La nouvelle fiction est un courant littéraire présenté dans l'essai fondateur du critique Jean-Luc Moreau, La Nouvelle Fiction, publié en 1992 aux éditions Critérion.
Les romanciers francophones que l'on rattache généralement à ce mouvement littéraire sont Frédérick Tristan (prix Goncourt 1983), Georges-Olivier Châteaureynaud (prix Renaudot 1982), Hubert Haddad, Marc Petit, Patrick Carré, Jean Levi, François Coupry, Francis Berthelot, Jean-Claude Bologne et Sylvain Jouty. Ces écrivains poussent au dernier degré la suspension consentie de l'incrédulité, à savoir qu'ils n'hésitent pas à exagérer le côté irréel des faits narrés pour servir un but romanesque.
Dans son essai - anthologie de 1992, s'il insiste sur le fait que « de la Nouvelle Fiction il n'y a pas de théorie, du moins au sens de programme » et que « théoriser la Nouvelle Fiction aurait été la trahir », Jean-Luc Moreau s'efforce d'en cerner le caractère essentiel : « La référence, dit-il, n'est pas le texte écrit, mais la fiction elle-même, et il faut bien au contraire veiller à ce que la littérature ne se dresse pas entre le lecteur et le roman, la nouvelle ou le conte. C'est ce renversement qui caractérise au premier chef la Nouvelle Fiction ». Et il précise, plus loin : « Pour qu'il y ait fiction véritable il faut nécessairement [une] correspondance entre l'intériorité du personnage et l'espace extérieur [...] C'est en cela que réside le secret infracassable de l'œuvre, ce qui constitue son unité organique. Et cette correspondance y suffit-elle même vraiment ? Ne faudrait-il pas plutôt parler de débordement, d'extension, d'envahissement, le monde obéissant au monde intérieur du héros ? ». Bien des années plus tard, dans un article de la revue Europe sur Frédérick Tristan et le « mouvement de la Nouvelle Fiction » (2014), Jean-Luc Moreau écrit encore : « Comme il s'agit là d'un travail de purification et de révélation de la fiction, mais opéré par elle-même, sur elle-même, la Nouvelle Fiction se définit avant tout comme une surfiction ».
Selon Dominique Viart, la Nouvelle Fiction « entend revitaliser la fiction, s’abandonner sans scrupule au plaisir du récit, solliciter les mythes et légendes des quatre continents, visiter avec délectation les univers délaissés de l’imaginaire singulier ou collectif. Également rebutée par les formalismes en tout genre, par les ambitions réalistes et les confidences autobiographiques (comme le disent avec force les textes et les entretiens de Frédérick Tristan ou le pamphlet de Marc Petit), elle fait le choix radical de l’imagination ».
Pour Jean-Claude Bologne, chez ces écrivains dont « beaucoup d'entre eux sont, comme moi, des érudits facétieux qui s'amusent à brouiller les pistes », on trouve une « fascination pour l'Histoire et pour les mythes», mais aussi une « manière de les détourner ou de les dépouiller ». Et « cette perversion de l'Histoire - et, plus largement, de la réalité - rend sa primauté à la fiction pure, expression d'un imaginaire qui a ses propres lois ».
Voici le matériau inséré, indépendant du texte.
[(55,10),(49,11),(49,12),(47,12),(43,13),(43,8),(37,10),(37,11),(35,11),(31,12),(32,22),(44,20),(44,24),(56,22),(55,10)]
Chez les auteurs de la Nouvelle Fiction, il s'agirait, en somme, « d'enterrer toujours plus le roman narratif dans un art consommé de tricher la fiction », pour reprendre l'expression de Frédérick Tristan, « en manipulant vraie et fausse érudition, en mêlant réel et fictif » et pratiquer ce que Francis Berthelot appelle les fictions transgressives, en rejetant « les limites du réalisme, voire l’idée même qu’une description de la réalité soit possible ».
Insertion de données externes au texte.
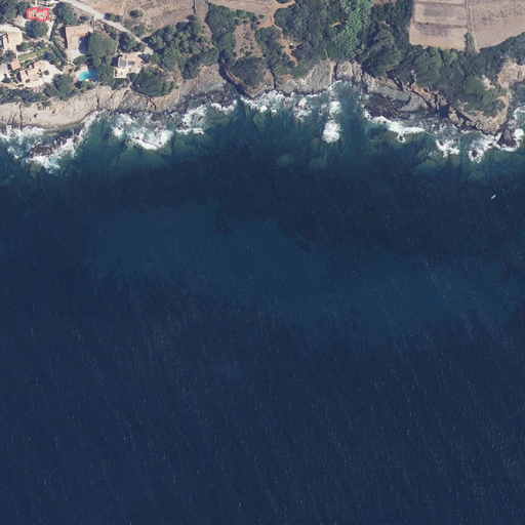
[(77,35),(88,34),(87,26),(67,29),(69,49),(79,47),(78,38),(77,35)]
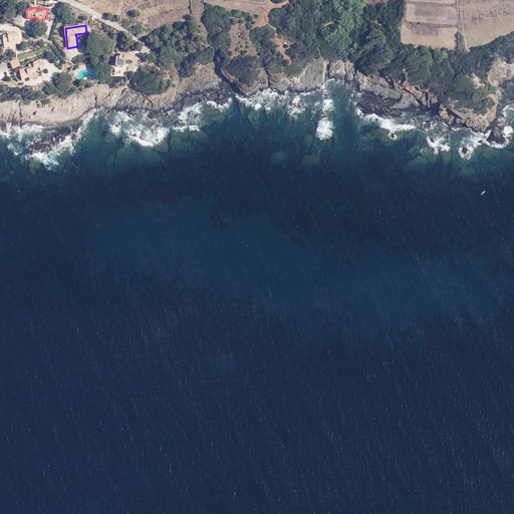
[(4,48),(10,47),(10,45),(15,44),(21,43),(20,32),(12,33),(12,32),(7,32),(7,35),(3,36),(4,48)]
« Je est un pseudonyme », dit encore Frédérick Tristan; la Nouvelle Fiction, ce sera alors la fiction dans le réel : « Le réel tel que nous le percevons est une fiction de notre cerveau. La réalité a autant de consistance qu’un nuage gazeux. Nos sens l’ont appréhendé par commodité puis, par les ruses successives de l’intelligence, l’ont codifié par des langages. L’écrit est l’un de ces langages afin – disons-le pour rire – de solidifier ce nuage jusqu’à ce qu’il pleuve. [...] Alors, à travers le récit, qui avance ? [...] Qui rêve qui ? Toute la problématique du récit et de la fiction est contenue dans cette vibrante question ».